PASSAGE section start

If Superior Court Judge Michael W. Sweet ultimately allows the informant's testimony, it will represent a major victory for defense attorneys. They claim a crew linked to late serial sex killer Gerald Gallego is responsible for the Dec. 20, 1980, slashing deaths of UC Davis students Sabrina Gonsalves and John Riggins.

Sweet said from the bench in a pretrial hearing that he "probably" will admit the testimony of informant Raymond Phillip Gonzales in the trial of the accused defendant, Richard Joseph Hirschfield, 62.

But the judge said he doesn't expect he'll let the defense present much more evidence of "third-party culpability" in the killings.

As for Gonzales, Sweet said "I don't think that witness is very credible." He also told the defense lawyers he is a long way from allowing them to lay out their theory of the case to the yet-to-be-selected jury. It holds that Gonsalves and Riggins, both 18, were slain as part of a "copycat" effort to exonerate Gallego.

Killed by cancer in 2002 while living on Nevada's death row, Gallego was in jail on suspicion of carrying out similar sex murders at the time the UC Davis students had their throats slit near Lake Natoma.

Gonzales, now 63, figured prominently in the failed prosecution of four defendants that Yolo County prosecutors were forced to dismiss the day a jury was about to be sworn in 1993.

A long-time informant for the Sacramento police burglary detail, Gonzales approached sheriff's homicide detectives a year or so after the Riggins-Gonsalves killings to tell them he thought he knew who did it, according to court transcripts.

Gonzales used to run with Gallego and the convicted sex slayer's half-brother, David Hunt. Gonzales testified he had a "gut feeling" Hunt was behind the killing, to help throw investigators off Gallego's trail. The Sacramento detectives were suspicious of his story, but in 1987, Davis police, who had since taken over the case, put a wire on Gonzales. Then they sent him down to a Los Angeles Skid Row hotel to talk to Hunt's former San Quentin cellmate, Richard Thompson.

PASSAGE section end
DATASET ENTRIES section start

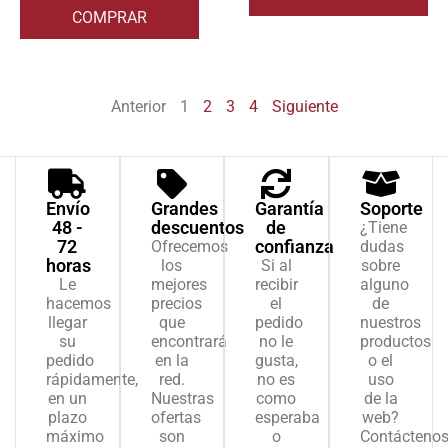
COMPRAR
Anterior
1
2
3
4
Siguiente
Envío
Grandes
Garantía
Soporte
48 -
descuentos
de
¿Tiene
72
confianza
Ofrecemos
dudas
horas
los
Si al
sobre
Le
mejores
recibir
alguno
hacemos
precios
el
de
llegar
que
pedido
nuestros
su
encontrará
no le
productos
pedido
en la
gusta,
o el
rápidamente,
red.
no es
uso
en un
Nuestras
como
de la
plazo
ofertas
esperaba
web?
máximo
son
o
Contácteno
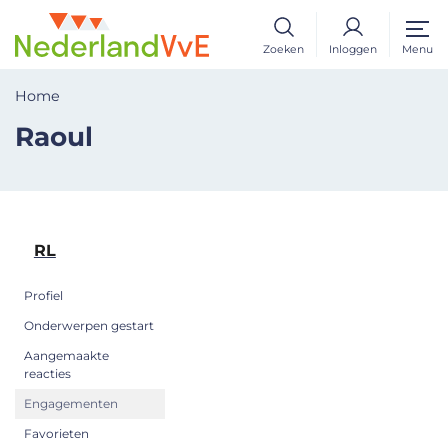
Zoeken
Inloggen
Menu
Home
Raoul
RL
Profiel
Onderwerpen gestart
Aangemaakte
reacties
Engagementen
Favorieten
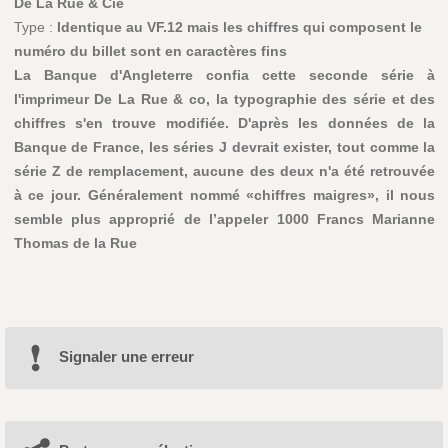
De La Rue & Cie
Type :
Identique au VF.12 mais les chiffres qui composent le
numéro du billet sont en caractères fins
La Banque d'Angleterre confia cette seconde série à
l'imprimeur De La Rue & co, la typographie des série et des
chiffres s'en trouve modifiée. D'après les données de la
Banque de France, les séries J devrait exister, tout comme la
série Z de remplacement, aucune des deux n'a été retrouvée
à ce jour. Généralement nommé «chiffres maigres», il nous
semble plus approprié de l’appeler 1000 Francs Marianne
Thomas de la Rue
Signaler une erreur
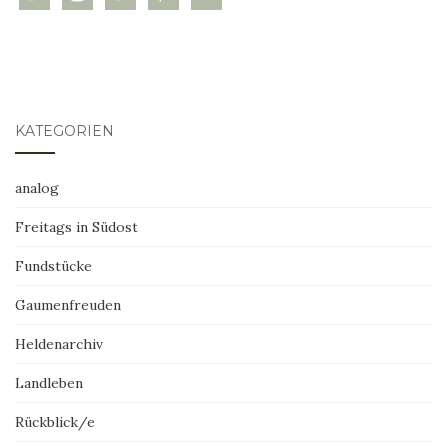
KATEGORIEN
analog
Freitags in Südost
Fundstücke
Gaumenfreuden
Heldenarchiv
Landleben
Rückblick/e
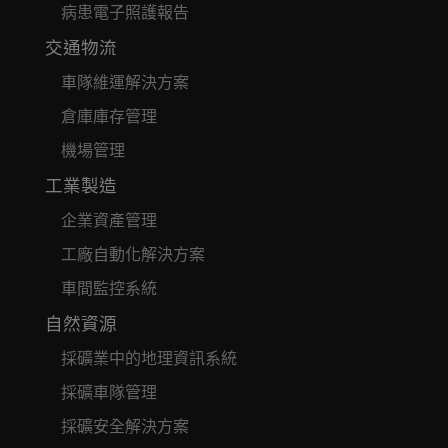
病患電子照護報告
交通物流
車隊維運解決方案
倉庫庫存管理
機場管理
工業製造
企業資產管理
工廠自動化解決方案
車間監控系統
自然資源
採礦業中的地理資訊系統
採礦車隊管理
採礦安全解決方案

DATASET ENTRIES section end

__REQUIRED ACTIONS__.
- 1) List every person the murder-case passage names with both a first and a last name.
- 2) Continue the passage on the UC Davis slayings from where it stops.
The records have no connection to the text.

__RESULTS OF THE TASKS__.
- 1) Michael W. Sweet, Gerald Gallego, Sabrina Gonsalves, John Riggins, Raymond Phillip Gonzales, Richard Joseph Hirschfield, David Hunt, Richard Thompson

- 2)
According to Gonzales, Thompson admitted killing Gonsalves and identified Hunt as Riggins' murderer. None of the incriminating statements allegedly made by Thompson, who has since died, were captured on the tape.

Former Yolo County District Attorney David C. Henderson still filed murder charges against Hunt, Thompson and and two others. The case was later dropped when none of the four defendants' DNA matched a semen stain found on a blanket in a van that Riggins and Gonsalves had been driving.

It wasn't until 2002 that a DNA hit came back on Hirschfield, then doing time on a sex crime in a Washington state prison, according to Sacramento authorities. They charged him in 2004. His trial is now scheduled for Jan. 30.

Defense attorneys Linda Parisi and Assistant Public Defender Ken Schaller filed a motion to pursue "third-party culpability" in the upcoming Hirschfield trial. Deputy District Attorney Dawn Bladet opposed it, saying such a "salacious display" would confuse the jury.

At Monday's hearing, Parisi told Judge Sweet the defense team has recontacted Ray Gonzales and that he "is ready and willing to testify." Sweet said if the defense produces a declaration to that effect, "it probably comes in." He said it would be up to the jury to assess Gonzales' credibility.

Outside court, Parisi said Gonzales' testimony is significantly similar to what he had testified to before."

"We believe he's credible," she said.

Sweet said the defense team would have to produce similar styles of evidence for each piece of the Gallego copycat theory it wants to introduce at trial. He said he might allow the testimony of a couple of witnesses who said they saw somebody who looked like Hunt near the crime scene, but that's about it, besides Gonzales.

"I can see some third-party culpability evidence, but not as much as you do," Sweet told the defense lawyers.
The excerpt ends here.